- **Source data**
---
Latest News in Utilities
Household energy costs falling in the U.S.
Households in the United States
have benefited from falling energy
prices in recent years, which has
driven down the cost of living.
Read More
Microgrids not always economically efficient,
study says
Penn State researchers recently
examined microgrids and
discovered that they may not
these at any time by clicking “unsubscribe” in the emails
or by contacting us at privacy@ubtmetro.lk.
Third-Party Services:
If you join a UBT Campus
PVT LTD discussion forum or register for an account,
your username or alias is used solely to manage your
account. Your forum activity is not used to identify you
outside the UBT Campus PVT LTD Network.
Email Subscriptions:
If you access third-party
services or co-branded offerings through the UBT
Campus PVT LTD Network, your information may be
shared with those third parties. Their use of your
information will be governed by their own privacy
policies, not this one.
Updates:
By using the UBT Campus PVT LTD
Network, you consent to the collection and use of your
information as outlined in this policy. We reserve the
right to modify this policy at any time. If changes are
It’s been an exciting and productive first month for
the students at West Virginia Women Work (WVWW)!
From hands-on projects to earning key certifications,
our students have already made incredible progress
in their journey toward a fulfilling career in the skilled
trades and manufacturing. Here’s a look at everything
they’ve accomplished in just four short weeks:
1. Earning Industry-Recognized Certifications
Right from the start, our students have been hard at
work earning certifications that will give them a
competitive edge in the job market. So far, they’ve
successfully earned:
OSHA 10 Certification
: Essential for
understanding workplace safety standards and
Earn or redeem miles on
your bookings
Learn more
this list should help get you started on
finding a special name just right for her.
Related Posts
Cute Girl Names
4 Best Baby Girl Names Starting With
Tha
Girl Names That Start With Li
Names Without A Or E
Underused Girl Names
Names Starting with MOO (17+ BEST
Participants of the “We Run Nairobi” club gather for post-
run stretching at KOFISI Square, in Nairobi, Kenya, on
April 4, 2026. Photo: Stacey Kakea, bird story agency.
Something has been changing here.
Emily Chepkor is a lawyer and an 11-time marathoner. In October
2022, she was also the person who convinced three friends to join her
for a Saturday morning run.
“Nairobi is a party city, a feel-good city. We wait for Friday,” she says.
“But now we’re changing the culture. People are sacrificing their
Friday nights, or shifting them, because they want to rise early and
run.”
---
- **Directive**
Among the lines above, which ones include the word "have"? Copy them.

- **Solution to this task**
have benefited from falling energy
our students have already made incredible progress
Right from the start, our students have been hard at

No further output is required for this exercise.